Apexfine: la poesia del vetro

Sistemi Apexfine per questa magnifica residenza familiare situata ai confini del centro urbano.

La casa somiglia ad una “scatola” bianca priva di elementi decorativi ed ornamentali. Sulle pareti della “scatola” sono state aperte lunghe fenditure orizzontali che collegano l’architettura della casa all’ambiente circostante e che creano, all’interno della struttura stessa, la sensazione di un sistema vita rimasto congelato per diverso tempo.

Tutte le aperture sono state realizzate con il sistema scorrevole a profilo minimal Apexfine, perfettamente studiato per incorporare la casa al mondo esterno attraverso enormi vetrate che permettono di affacciarsi all’ambiente circostante. Queste splendide vetrate consentono alla luce naturale di penetrare nella struttura e, al tempo stesso, all’illuminazione artificiale interna di filtrare nell’ambiente esterno durante le ore notturne. La casa, infatti, costituisce una bolla di purezza e semplicità che riesce ad enfatizzare valori progettuali radicalmente diversi da quelli del mondo circostante, di per sé urbano e caotico.

■ ■ ■ ■ ■ ■ ■

Compiti da svolgere →
[1] Secondo il testo sulla residenza con sistemi Apexfine, a che cosa servono le lunghe fenditure orizzontali aperte sulle pareti della casa? Spiegalo in una, due o tre frasi.
[2] Riscrivi il passo del testo sulla residenza con sistemi Apexfine che comincia con "Apexfine: la poesia" e finisce con "per diverso tempo.", rinominando "fenditure" in "feritoie".
[3] Prosegui il testo sulla residenza con sistemi Apexfine, riprendendo dopo la sua ultima frase.
I dati riportati di seguito sono un materiale a sé, distinto dal testo.

Dati da esaminare →
■ ■ ■ ■ ■ ■ ■

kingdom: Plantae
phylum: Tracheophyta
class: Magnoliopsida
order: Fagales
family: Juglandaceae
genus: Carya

■ ■ ■ ■ ■ ■ ■

Risposte ai compiti →
[1] Le fenditure orizzontali collegano l’architettura della casa all’ambiente circostante. All’interno della struttura creano inoltre la sensazione di un sistema vita rimasto congelato per diverso tempo.

[2]
Apexfine: la poesia del vetro

Sistemi Apexfine per questa magnifica residenza familiare situata ai confini del centro urbano.

La casa somiglia ad una “scatola” bianca priva di elementi decorativi ed ornamentali. Sulle pareti della “scatola” sono state aperte lunghe feritoie orizzontali che collegano l’architettura della casa all’ambiente circostante e che creano, all’interno della struttura stessa, la sensazione di un sistema vita rimasto congelato per diverso tempo.

[3]
L’involucro esterno scanalato e perforato costituisce un tipo di oggetto lucido e minimalista che fa risaltare il linguaggio monastico e minimile che il designer ha scelto di utilizzare. I vari livelli e il flusso delle varie tonalità di bianco, insieme alla performance geometrica della luce proiettata sulle superfici orizzontali e verticali, danno alla struttura un senso di spazio e profondità.